- _Exercise directions_
Look through the data below and say how many of its lines contain "Шабдурасулов", adding nothing else.
━━━━━ Material provided
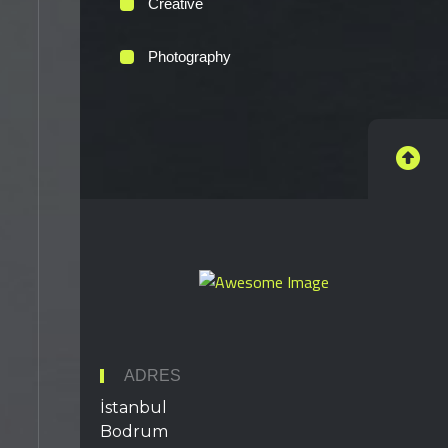
Creative
Photography
ADRES
İstanbul
Bodrum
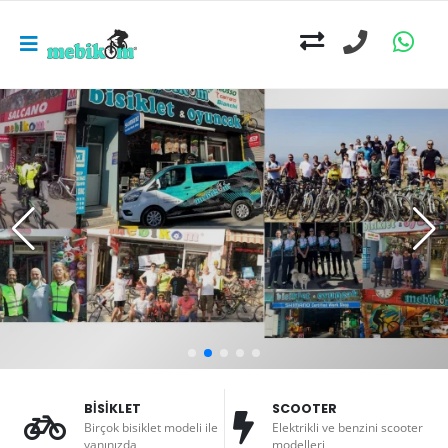
BİSİKLET
SCOOTER
Birçok bisiklet modeli ile
Elektrikli ve benzini scooter
yanınızda
modelleri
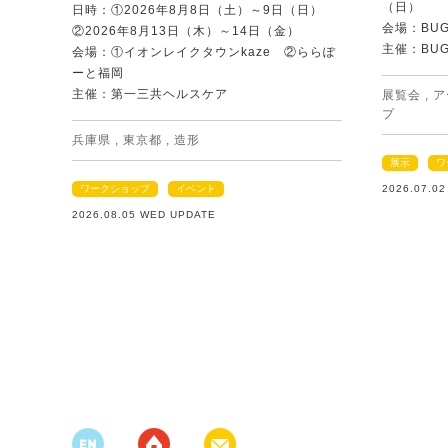
（日）
日時：①2026年8月8日（土）～9日（日）
会場：BU
②2026年8月13日（木）～14日（金）
主催：BU
会場：①イオンレイクタウンkaze ②ららぽ
ーと福岡
主催：第一三共ヘルスケア
展覧会
,
ア
プ
兵庫県
,
東京都
,
造形
展示
ワ
ワークショップ
イベント
2026.07.0
2026.08.05 WED UPDATE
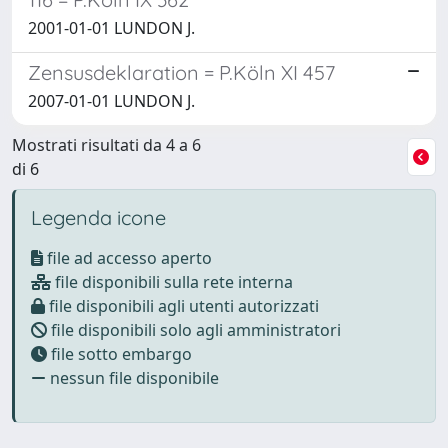
2001-01-01 LUNDON J.
Zensusdeklaration = P.Köln XI 457
2007-01-01 LUNDON J.
Mostrati risultati da 4 a 6
di 6
Legenda icone
file ad accesso aperto
file disponibili sulla rete interna
file disponibili agli utenti autorizzati
file disponibili solo agli amministratori
file sotto embargo
nessun file disponibile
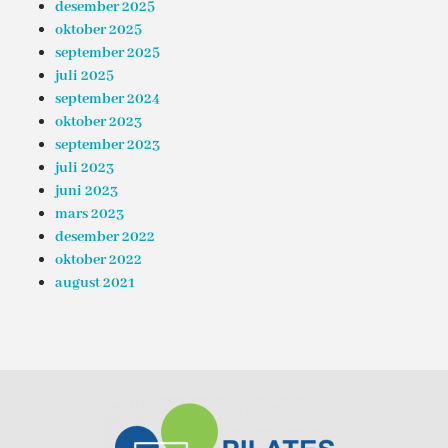
desember 2025
oktober 2025
september 2025
juli 2025
september 2024
oktober 2023
september 2023
juli 2023
juni 2023
mars 2023
desember 2022
oktober 2022
august 2021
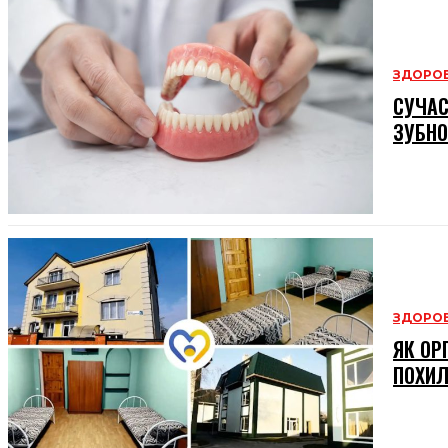
ЗДОРОВ
СУЧАС
ЗУБНО
ЗДОРОВ
ЯК ОР
ПОХИЛ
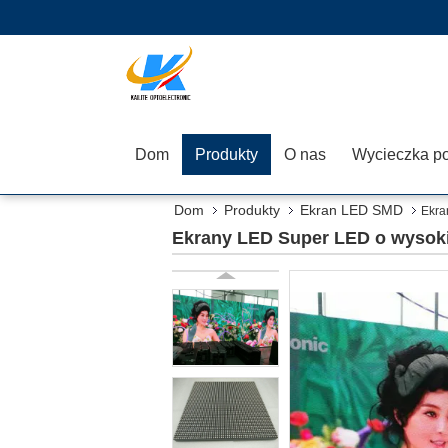
Dom
Produkty
O nas
Dom
Produkty
Ekran LED SMD
Ekra
Ekrany LED Super LED o wysokie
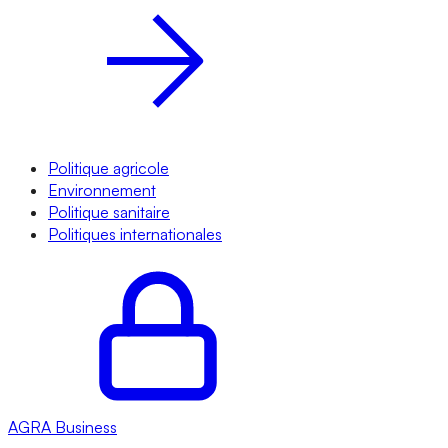
Politique agricole
Environnement
Politique sanitaire
Politiques internationales
AGRA
Business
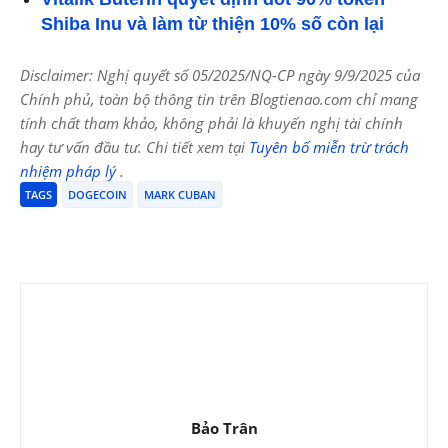
Shiba Inu và làm từ thiện 10% số còn lại
Disclaimer: Nghị quyết số 05/2025/NQ-CP ngày 9/9/2025 của
Chính phủ, toàn bộ thông tin trên Blogtienao.com chỉ mang
tính chất tham khảo, không phải là khuyến nghị tài chính
hay tư vấn đầu tư. Chi tiết xem tại
Tuyên bố miễn trừ trách
nhiệm pháp lý
.
TAGS
DOGECOIN
MARK CUBAN
Bảo Trân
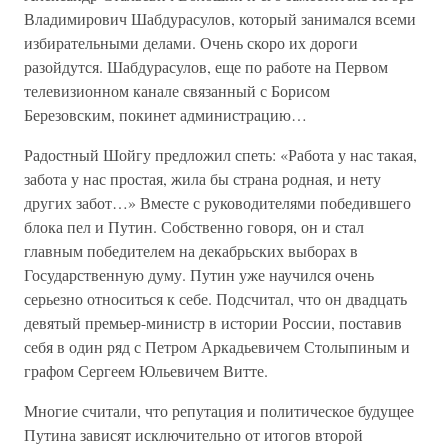
Владимирович Шабдурасулов, который занимался всеми
избирательными делами. Очень скоро их дороги
разойдутся. Шабдурасулов, еще по работе на Первом
телевизионном канале связанный с Борисом
Березовским, покинет администрацию…
Радостный Шойгу предложил спеть: «Работа у нас такая,
забота у нас простая, жила бы страна родная, и нету
других забот…» Вместе с руководителями победившего
блока пел и Путин. Собственно говоря, он и стал
главным победителем на декабрьских выборах в
Государственную думу. Путин уже научился очень
серьезно относиться к себе. Подсчитал, что он двадцать
девятый премьер-министр в истории России, поставив
себя в один ряд с Петром Аркадьевичем Столыпиным и
графом Сергеем Юльевичем Витте.
Многие считали, что репутация и политическое будущее
Путина зависят исключительно от итогов второй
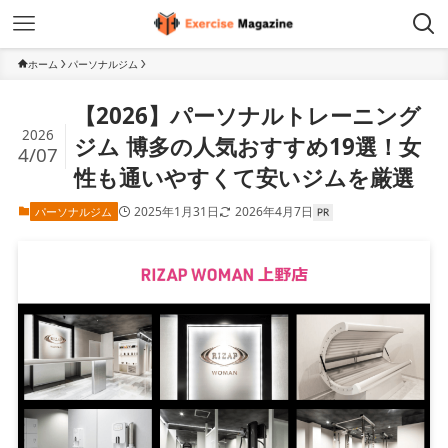
ホーム
パーソナルジム
【2026】パーソナルトレーニング
2026
ジム 博多の人気おすすめ19選！女
4/07
性も通いやすくて安いジムを厳選
2025年1月31日
2026年4月7日
パーソナルジム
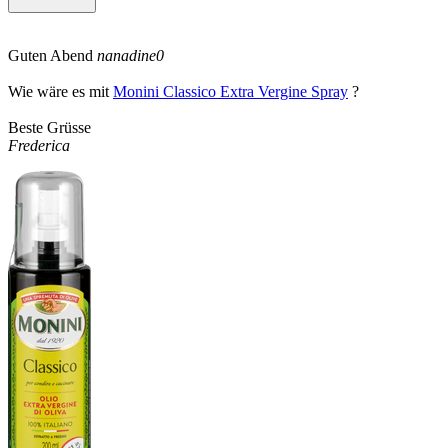
Guten Abend
nanadine0
Wie wäre es mit
Monini Classico Extra Vergine Spray
?
Beste Grüsse
Frederica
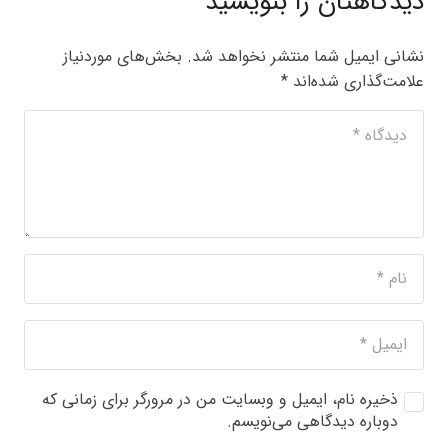
دیدگاهتان را بنویسید
نشانی ایمیل شما منتشر نخواهد شد.
بخش‌های موردنیاز
علامت‌گذاری شده‌اند
*
ذخیره نام، ایمیل و وبسایت من در مرورگر برای زمانی که
دوباره دیدگاهی می‌نویسم.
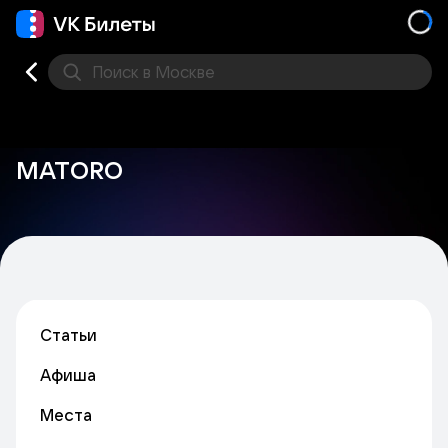
Поиск
в Москве
Места
MATORO
Статьи
Афиша
Места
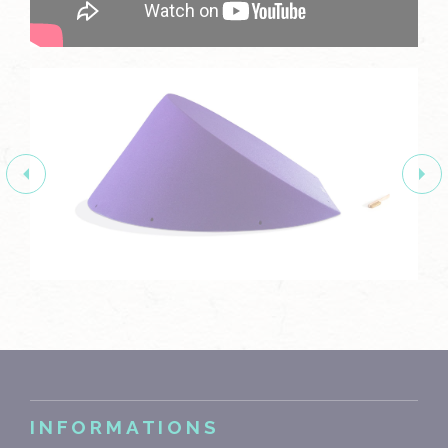
INFORMATIONS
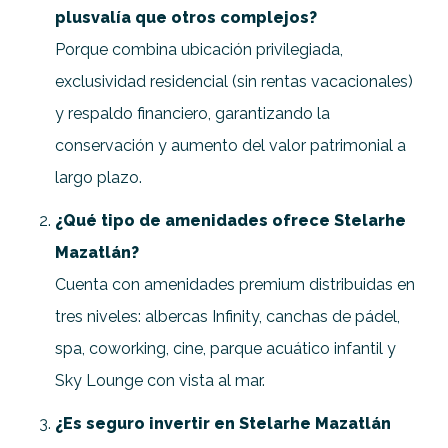
plusvalía que otros complejos?
Porque combina ubicación privilegiada,
exclusividad residencial (sin rentas vacacionales)
y respaldo financiero, garantizando la
conservación y aumento del valor patrimonial a
largo plazo.
¿Qué tipo de amenidades ofrece Stelarhe
Mazatlán?
Cuenta con amenidades premium distribuidas en
tres niveles: albercas Infinity, canchas de pádel,
spa, coworking, cine, parque acuático infantil y
Sky Lounge con vista al mar.
¿Es seguro invertir en Stelarhe Mazatlán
━━━━━━━━━━
- _Answer for the task_
2